═══ Listed entries ═══
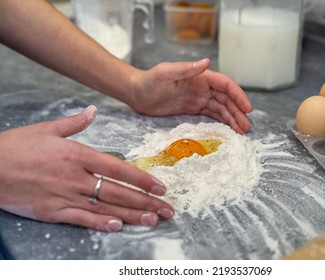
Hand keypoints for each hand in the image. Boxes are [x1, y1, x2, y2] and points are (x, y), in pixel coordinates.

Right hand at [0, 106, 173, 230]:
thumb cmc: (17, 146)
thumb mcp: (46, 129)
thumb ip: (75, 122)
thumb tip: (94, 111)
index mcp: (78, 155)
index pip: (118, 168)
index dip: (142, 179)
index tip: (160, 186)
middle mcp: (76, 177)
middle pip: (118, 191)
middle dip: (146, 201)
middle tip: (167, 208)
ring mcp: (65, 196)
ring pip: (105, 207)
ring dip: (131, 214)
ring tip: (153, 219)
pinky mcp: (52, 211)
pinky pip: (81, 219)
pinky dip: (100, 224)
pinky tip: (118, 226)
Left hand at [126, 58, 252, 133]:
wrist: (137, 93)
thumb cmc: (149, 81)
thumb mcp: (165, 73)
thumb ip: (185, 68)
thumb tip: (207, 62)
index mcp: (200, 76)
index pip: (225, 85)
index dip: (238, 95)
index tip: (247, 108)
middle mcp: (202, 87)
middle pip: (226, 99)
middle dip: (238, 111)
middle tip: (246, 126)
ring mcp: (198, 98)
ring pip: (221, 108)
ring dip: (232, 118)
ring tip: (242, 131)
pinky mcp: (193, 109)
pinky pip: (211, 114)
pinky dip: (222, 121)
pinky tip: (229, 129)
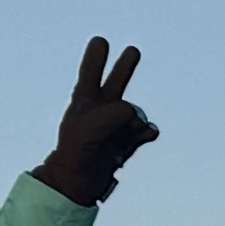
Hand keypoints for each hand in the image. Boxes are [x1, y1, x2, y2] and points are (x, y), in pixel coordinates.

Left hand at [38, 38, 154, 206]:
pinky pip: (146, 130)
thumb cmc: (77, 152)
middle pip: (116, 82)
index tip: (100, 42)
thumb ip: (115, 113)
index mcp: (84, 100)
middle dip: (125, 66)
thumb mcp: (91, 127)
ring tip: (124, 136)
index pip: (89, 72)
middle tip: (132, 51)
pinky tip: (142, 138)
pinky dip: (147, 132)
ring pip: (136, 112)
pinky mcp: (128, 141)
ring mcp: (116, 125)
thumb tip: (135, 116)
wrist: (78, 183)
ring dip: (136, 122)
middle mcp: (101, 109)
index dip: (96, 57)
═══
═══ Listed entries ═══
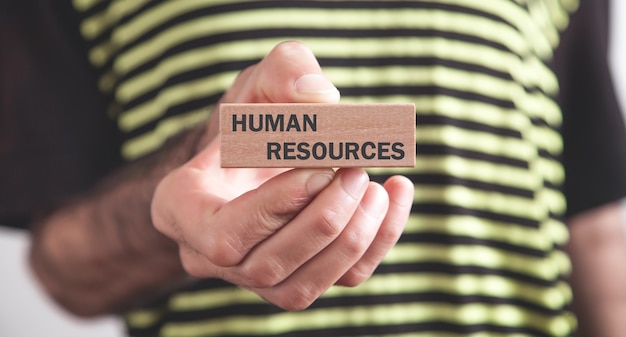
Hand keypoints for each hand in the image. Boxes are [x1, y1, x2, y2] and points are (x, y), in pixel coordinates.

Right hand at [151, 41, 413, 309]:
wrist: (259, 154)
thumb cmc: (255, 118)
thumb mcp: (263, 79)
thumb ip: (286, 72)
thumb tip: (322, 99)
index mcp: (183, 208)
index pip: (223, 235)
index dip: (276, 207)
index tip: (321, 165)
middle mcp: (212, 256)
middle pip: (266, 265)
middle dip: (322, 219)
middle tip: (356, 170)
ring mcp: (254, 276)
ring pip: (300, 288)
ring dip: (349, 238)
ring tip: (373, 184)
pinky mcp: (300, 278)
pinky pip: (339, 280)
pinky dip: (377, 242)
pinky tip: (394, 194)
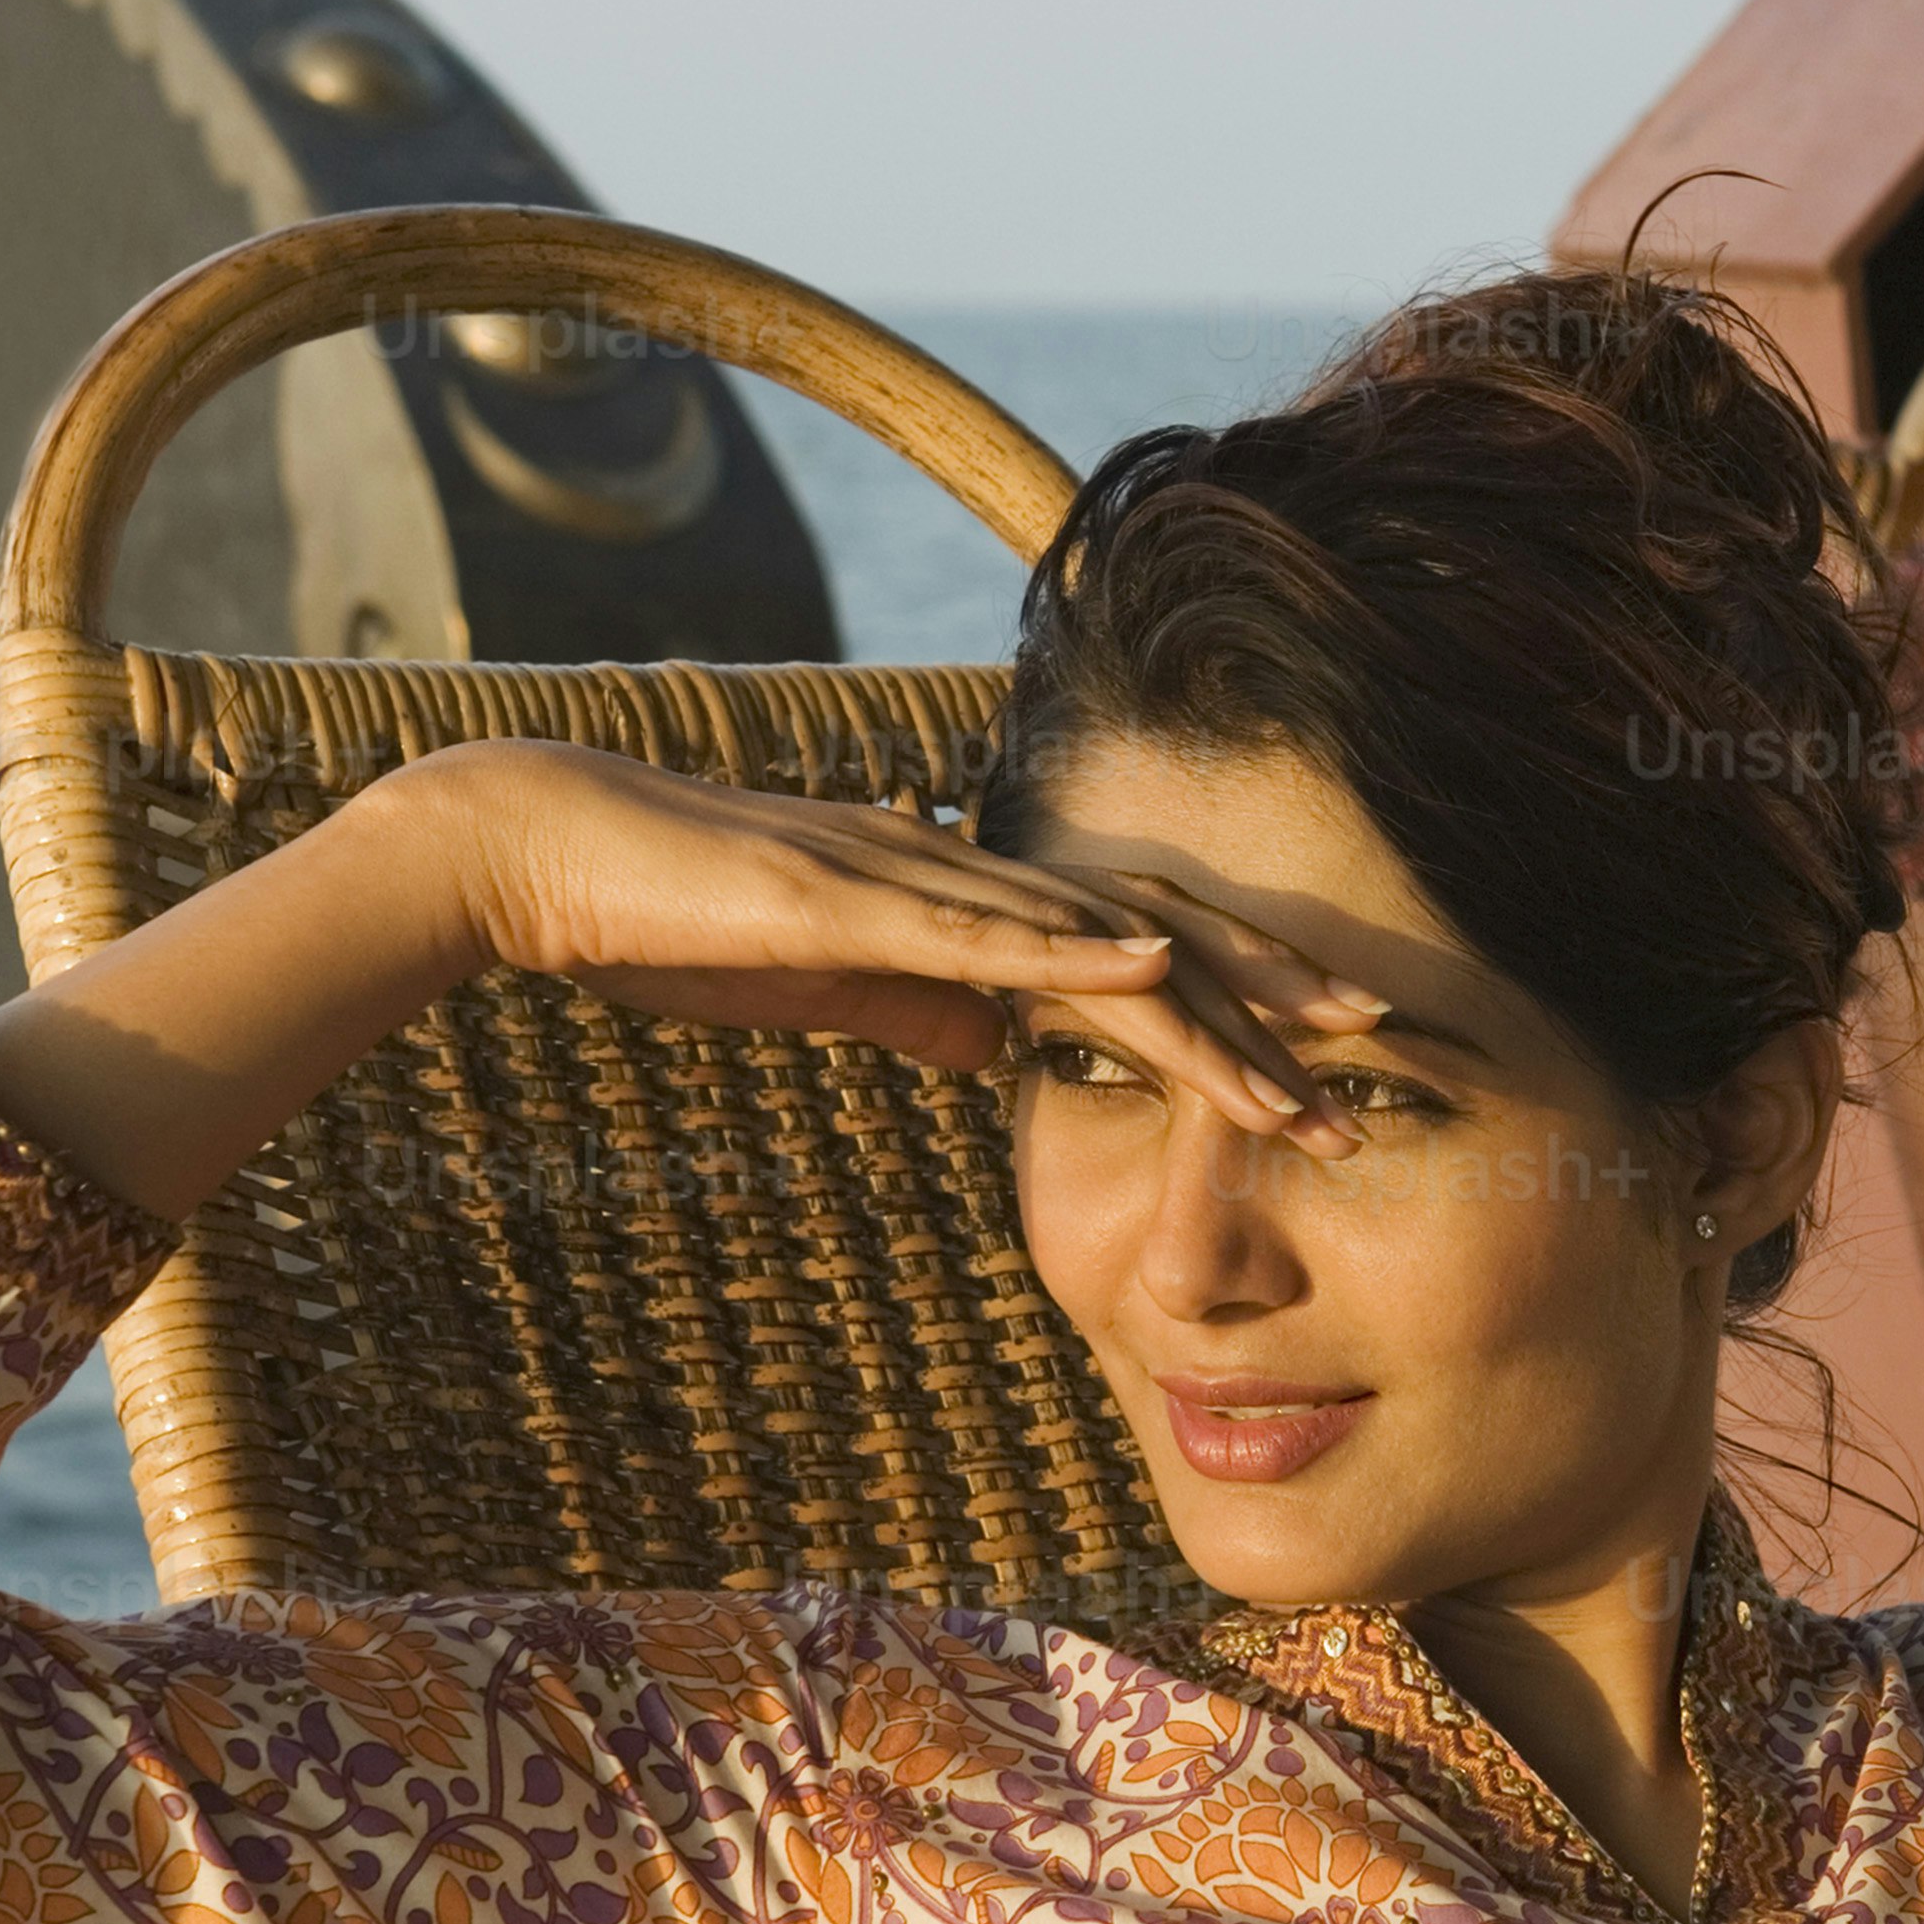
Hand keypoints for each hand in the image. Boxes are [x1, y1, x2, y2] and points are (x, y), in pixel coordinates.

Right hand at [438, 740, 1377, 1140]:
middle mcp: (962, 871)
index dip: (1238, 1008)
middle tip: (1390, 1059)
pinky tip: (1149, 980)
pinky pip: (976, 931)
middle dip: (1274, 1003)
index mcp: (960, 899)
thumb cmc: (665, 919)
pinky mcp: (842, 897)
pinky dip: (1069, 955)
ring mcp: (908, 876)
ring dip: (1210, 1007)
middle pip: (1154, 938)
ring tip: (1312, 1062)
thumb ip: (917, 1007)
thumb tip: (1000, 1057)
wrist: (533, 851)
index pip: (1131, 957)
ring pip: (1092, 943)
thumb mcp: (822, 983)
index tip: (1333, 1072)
═══
| Exercise details |
Above are entries with pictures among them. Write out exactly the lines from the one containing "middle dip: (322, 219)" through the one containing "index tip: (1333, 1072)", ends included, and leave those pictures out.

| Reply |
middle dip: (322, 219)
middle tip: (356, 170)
ring mcp: (254, 276)
ring pip: (300, 288)
ring dip: (349, 238)
ring tip: (373, 184)
pinky mcp: (300, 278)
pinky pip: (339, 280)
pinky dip: (377, 242)
pinky tip: (394, 194)
Hand keypoints for each hand in the image. Boxes are [x1, y1, x2, y2] and points are (x, y), in pixel coordinates.

Right hand at [438, 740, 1377, 1140]:
middle mcp: (962, 871)
index dip: (1238, 1008)
middle tip: (1390, 1059)
pinky tip: (1149, 980)
pinky pip: (976, 931)
middle dip: (1274, 1003)
index mcp: (960, 899)
thumb cmc: (665, 919)
pinky mcp: (842, 897)
pinky dip: (1069, 955)
ring mcp: (908, 876)
ring dip: (1210, 1007)
middle pip: (1154, 938)
ring tip: (1312, 1062)
thumb ip: (917, 1007)
thumb tip: (1000, 1057)
wrist: (533, 851)
index pip: (1131, 957)
ring pip: (1092, 943)
thumb mcp: (822, 983)
index tip: (1333, 1072)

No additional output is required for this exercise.